*** Provided material ***
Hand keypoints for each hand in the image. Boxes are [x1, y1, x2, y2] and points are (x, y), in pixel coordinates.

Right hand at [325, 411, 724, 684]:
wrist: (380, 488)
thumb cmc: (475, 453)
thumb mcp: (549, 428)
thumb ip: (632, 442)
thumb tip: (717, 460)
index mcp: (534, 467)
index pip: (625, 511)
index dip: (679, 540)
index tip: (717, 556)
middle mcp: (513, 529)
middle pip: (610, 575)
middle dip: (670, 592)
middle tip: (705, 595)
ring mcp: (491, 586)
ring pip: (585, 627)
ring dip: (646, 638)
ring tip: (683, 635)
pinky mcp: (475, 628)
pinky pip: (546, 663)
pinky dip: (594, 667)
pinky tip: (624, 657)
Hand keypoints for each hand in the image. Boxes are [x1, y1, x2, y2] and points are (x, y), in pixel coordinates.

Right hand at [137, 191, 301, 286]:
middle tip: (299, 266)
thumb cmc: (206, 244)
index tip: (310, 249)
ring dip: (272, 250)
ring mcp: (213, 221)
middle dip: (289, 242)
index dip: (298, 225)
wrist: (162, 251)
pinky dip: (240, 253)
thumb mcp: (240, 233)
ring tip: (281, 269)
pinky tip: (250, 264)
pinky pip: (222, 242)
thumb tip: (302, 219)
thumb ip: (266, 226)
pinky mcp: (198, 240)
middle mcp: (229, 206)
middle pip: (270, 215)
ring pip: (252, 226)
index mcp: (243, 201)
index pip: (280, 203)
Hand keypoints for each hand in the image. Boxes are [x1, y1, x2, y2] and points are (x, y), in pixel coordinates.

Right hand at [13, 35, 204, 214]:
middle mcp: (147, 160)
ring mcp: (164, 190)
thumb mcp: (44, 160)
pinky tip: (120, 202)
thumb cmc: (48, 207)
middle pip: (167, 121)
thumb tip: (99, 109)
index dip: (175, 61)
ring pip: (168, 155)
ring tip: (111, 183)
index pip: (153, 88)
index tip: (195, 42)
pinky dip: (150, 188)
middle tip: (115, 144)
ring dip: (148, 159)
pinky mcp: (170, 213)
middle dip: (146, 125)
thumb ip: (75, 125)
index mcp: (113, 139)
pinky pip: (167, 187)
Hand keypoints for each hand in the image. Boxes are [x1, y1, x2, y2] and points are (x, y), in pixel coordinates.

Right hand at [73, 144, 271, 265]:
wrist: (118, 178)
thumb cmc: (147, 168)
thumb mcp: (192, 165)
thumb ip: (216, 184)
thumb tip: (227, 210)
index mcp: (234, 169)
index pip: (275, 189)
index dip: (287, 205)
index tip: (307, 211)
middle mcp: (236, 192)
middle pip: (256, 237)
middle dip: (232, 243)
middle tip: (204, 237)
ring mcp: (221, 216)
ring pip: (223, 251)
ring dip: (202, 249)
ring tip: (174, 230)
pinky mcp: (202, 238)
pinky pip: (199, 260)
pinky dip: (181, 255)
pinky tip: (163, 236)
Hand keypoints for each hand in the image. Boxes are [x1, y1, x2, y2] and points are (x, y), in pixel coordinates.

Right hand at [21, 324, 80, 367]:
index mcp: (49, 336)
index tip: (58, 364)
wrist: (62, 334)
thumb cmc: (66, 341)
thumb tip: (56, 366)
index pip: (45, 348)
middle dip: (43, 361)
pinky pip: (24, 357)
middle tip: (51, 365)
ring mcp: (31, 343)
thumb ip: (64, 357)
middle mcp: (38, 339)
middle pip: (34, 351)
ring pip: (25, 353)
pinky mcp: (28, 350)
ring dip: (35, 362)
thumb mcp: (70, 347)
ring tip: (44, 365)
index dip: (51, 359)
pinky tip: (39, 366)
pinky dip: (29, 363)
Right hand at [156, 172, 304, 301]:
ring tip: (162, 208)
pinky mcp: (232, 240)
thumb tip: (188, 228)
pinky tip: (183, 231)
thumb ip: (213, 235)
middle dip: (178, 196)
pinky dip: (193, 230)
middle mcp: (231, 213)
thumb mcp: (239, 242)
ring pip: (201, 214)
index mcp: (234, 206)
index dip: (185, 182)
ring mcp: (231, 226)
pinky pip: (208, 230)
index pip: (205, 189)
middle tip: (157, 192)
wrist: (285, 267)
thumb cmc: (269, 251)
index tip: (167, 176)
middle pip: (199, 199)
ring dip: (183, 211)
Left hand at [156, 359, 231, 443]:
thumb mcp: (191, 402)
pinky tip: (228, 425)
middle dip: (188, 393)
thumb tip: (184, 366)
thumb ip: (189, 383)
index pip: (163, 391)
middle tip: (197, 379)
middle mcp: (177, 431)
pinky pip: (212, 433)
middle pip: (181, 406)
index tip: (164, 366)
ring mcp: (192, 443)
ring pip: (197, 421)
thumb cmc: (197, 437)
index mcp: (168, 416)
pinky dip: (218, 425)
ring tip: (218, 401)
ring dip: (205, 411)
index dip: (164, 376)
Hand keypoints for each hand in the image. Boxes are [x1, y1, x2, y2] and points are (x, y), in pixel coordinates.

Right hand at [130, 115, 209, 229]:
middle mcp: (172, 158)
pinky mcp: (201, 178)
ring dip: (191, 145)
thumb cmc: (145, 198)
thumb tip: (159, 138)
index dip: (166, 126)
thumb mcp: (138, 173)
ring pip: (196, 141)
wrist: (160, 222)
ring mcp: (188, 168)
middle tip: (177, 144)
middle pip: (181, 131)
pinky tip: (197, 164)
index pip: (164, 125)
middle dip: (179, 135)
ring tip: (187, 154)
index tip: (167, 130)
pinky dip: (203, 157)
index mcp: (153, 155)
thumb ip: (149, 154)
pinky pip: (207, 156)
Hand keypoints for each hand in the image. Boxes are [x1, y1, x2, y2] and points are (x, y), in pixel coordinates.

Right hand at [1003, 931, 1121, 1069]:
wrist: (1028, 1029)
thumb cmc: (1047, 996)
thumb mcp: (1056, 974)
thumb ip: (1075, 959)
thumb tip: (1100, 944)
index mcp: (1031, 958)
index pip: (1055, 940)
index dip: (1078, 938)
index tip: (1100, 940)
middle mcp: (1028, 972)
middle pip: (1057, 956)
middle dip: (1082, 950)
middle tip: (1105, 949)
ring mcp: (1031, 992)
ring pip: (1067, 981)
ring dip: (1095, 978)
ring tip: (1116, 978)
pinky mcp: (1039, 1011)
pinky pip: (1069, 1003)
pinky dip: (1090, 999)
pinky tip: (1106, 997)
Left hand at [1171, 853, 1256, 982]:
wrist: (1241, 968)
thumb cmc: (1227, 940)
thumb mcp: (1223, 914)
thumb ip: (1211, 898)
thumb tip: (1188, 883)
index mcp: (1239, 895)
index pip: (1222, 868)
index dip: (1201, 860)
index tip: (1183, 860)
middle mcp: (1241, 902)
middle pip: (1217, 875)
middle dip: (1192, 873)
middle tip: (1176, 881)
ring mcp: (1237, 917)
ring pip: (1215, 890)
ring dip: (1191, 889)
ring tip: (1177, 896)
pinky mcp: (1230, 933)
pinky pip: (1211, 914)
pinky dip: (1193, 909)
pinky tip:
*** End of Provided material ***
Task to complete » Would you write out the full set of records above without alteration?

Exercise response »
Hand keypoints for each hand in the image. Boxes are [x1, y1, x2, y2] and points are (x, y), in pixel coordinates.

Right hand at [325, 411, 724, 684]:
wrist: (380, 488)
thumb cmc: (475, 453)
thumb mcp: (549, 428)
thumb ip: (632, 442)
thumb tip: (717, 460)
index mcp: (534, 467)
index pip: (625, 511)
index dip: (679, 540)
index tip: (717, 556)
middle mcp: (513, 529)
middle pip: (610, 575)
middle dip: (670, 592)
middle tip: (705, 595)
ring mcp: (491, 586)
ring pip: (585, 627)
ring dip: (646, 638)
ring tip: (683, 635)
pinky mcp: (475, 628)
pinky pip: (546, 663)
pinky dip: (594, 667)
pinky tip: (624, 657)
Hand keypoints for each hand in the image. Boxes are [x1, y1, x2, y2] and points are (x, y), in pixel coordinates.

Right hand at [137, 191, 301, 286]:
middle tip: (299, 266)
thumb cmc: (206, 244)
index tip: (310, 249)
ring dip: (272, 250)
ring mcp: (213, 221)
middle dip: (289, 242)
index dip: (298, 225)
wrist: (162, 251)
pinky dip: (240, 253)
thumb mcp: (240, 233)
ring tip: (281, 269)
pinky tip: (250, 264)
pinky pip: (222, 242)
thumb tip: (302, 219)
thumb ip: (266, 226)
pinky mcp: (198, 240)
middle mcp: (229, 206)
middle pip: (270, 215)
ring pip: (252, 226)
index mcp: (243, 201)
index pip: (280, 203)
Hand keypoints for each hand in the image. Boxes are [x1, y1, x2, y2] and points are (x, y), in pixel coordinates.

Right hand at [13, 35, 204, 214]:
middle mcp: (147, 160)
ring mcp: (164, 190)
thumb mcp: (44, 160)
pinky tip: (120, 202)
thumb cmc: (48, 207)
middle pip: (167, 121)
thumb tip: (99, 109)
index dip: (175, 61)
ring pip: (168, 155)
ring tip: (111, 183)
index pip: (153, 88)
index tip: (195, 42)
pinky dip: (150, 188)
middle tip: (115, 144)
ring dip: (148, 159)
pinky mcp: (170, 213)
middle dip: (146, 125)
thumb ip: (75, 125)
index mcp: (113, 139)
pinky pip: (167, 187)
Hand keypoints for each hand in the image. Boxes are [x1, y1, x2, y2] and points are (x, y), in pixel coordinates.

Right hand at [73, 144, 271, 265]:
wrist: (118, 178)
thumb cmc: (147, 168)
thumb mcp: (192, 165)
thumb ip: (216, 184)
thumb tip: (227, 210)
index mcp: (234, 169)
index pip: (275, 189)
index dip: (287, 205)
index tip: (307, 211)
middle mcp: (236, 192)
middle pip: (256, 237)
middle dip: (232, 243)
middle tip: (204, 237)
ring mcp: (221, 216)
ring pip: (223, 251)
ring dip: (202, 249)
ring tip: (174, 230)
pinky mcp: (202, 238)
pinky pip: (199, 260)
pinky dip: (181, 255)
pinky tip: (163, 236)
Hand keypoints for each hand in the image. Boxes are [x1, y1, x2, y2] and points are (x, y), in pixel coordinates.

Right hand at [21, 324, 80, 367]:
index mcp: (49, 336)
index tip: (58, 364)
wrist: (62, 334)
thumb cmc: (66, 341)
thumb tip: (56, 366)
index pip: (45, 348)
middle dip: (43, 361)
pinky pip: (24, 357)
middle tip: (51, 365)
ring mcp: (31, 343)
thumb ip: (64, 357)
middle mcp: (38, 339)
middle pip: (34, 351)
ring pip: (25, 353)
pinky mcp: (28, 350)
ring dip: (35, 362)
thumb mcp: (70, 347)
ring tip: (44, 365)
index dip: (51, 359)
pinky tip: (39, 366)
pinky dip: (29, 363)
Right hand at [156, 172, 304, 301]:
ring tip: (162, 208)
pinky mcp: (232, 240)
thumb tip: (188, 228)
pinky tip: (183, 231)
thumb ip: (213, 235)
middle dip: (178, 196)
pinky dip: (193, 230)
middle mcp: (231, 213)
thumb mcp: (239, 242)
ring pip: (201, 214)
index mcp: (234, 206)
index dip: (185, 182)
ring mcp: (231, 226)
pinky pip: (208, 230)
index pip: (205, 189)
middle tip: (157, 192)
wrist: (285, 267)
thumb cmc: (269, 251)
index tip: (167, 176)
middle pip: (199, 199)
ring dip: (183, 211)
Left hand at [156, 359, 231, 443]:
thumb mcp: (191, 402)
pinky tip: (228, 425)
middle dip: (188, 393)
thumb tip: (184, 366)
thumb ip: (189, 383)
index pip: (163, 391)
middle tip: (197, 379)
middle mcp: (177, 431)
pinky pip: (212, 433)
middle pip: (181, 406)
index tip: (164, 366)
ring mcp: (192, 443)
ring pip: (197, 421)
thumb cmc: (197, 437)
index mcp: (168, 416)
pinky dip: (218, 425)
ring tip: (218, 401)
ring dip: (205, 411)
index dip: (164, 376)
Hand keypoints for each hand in the image. Boxes are [x1, y1, x2, y2] and points are (x, y), in pixel coordinates.

Right hand at [130, 115, 209, 229]:
middle mcp: (172, 158)
pinky mcp: (201, 178)
ring dip: (191, 145)
thumb cmc: (145, 198)
thumb tip: (159, 138)
index dip: (166, 126)
thumb mcp: (138, 173)
ring pip: (196, 141)
wrist: (160, 222)
ring mcp: (188, 168)
middle tip: (177, 144)
middle pip: (181, 131)
pinky tip: (197, 164)
index pip: (164, 125)
middle dip: (179, 135)
ring tip: (187, 154)
index tip: (167, 130)
pinky dip: (203, 157)
index mcp: (153, 155)
thumb ip: (149, 154)
pinky pip: (207, 156)
Hand keypoints for each hand in the image. Boxes are [x1, y1, x2, y2] and points are (x, y), in pixel coordinates.

Right hand at [1003, 931, 1121, 1069]:
wrist: (1028, 1029)
thumb cmc: (1047, 996)
thumb mcp: (1056, 974)
thumb ip: (1075, 959)
thumb tip: (1100, 944)
index mcp: (1031, 958)
index pip: (1055, 940)
index dip: (1078, 938)
index tip: (1100, 940)
middle mcp: (1028, 972)
middle pip: (1057, 956)
middle dip: (1082, 950)
middle tip: (1105, 949)
ring mcp: (1031, 992)
ring pip: (1067, 981)
ring dip: (1095, 978)
ring tip: (1116, 978)
pinky mcp: (1039, 1011)
pinky pip: (1069, 1003)
pinky dip: (1090, 999)
pinky tip: (1106, 997)
Left hand at [1171, 853, 1256, 982]:
wrist: (1241, 968)
thumb cmc: (1227, 940)
thumb mcp: (1223, 914)
thumb ip: (1211, 898)
thumb tip: (1188, 883)
index mcp: (1239, 895)
index pip: (1222, 868)
index dip: (1201, 860)
index tip: (1183, 860)
middle mcp: (1241, 902)
middle pip: (1217, 875)
middle dip: (1192, 873)
middle tip: (1176, 881)
ring mcp: (1237, 917)
ring pip: (1215, 890)
ring dip: (1191, 889)
ring tip: (1177, 896)
pinky mcp: (1230, 933)
pinky pip: (1211, 914)
pinky dip: (1193, 909)
pinky tip:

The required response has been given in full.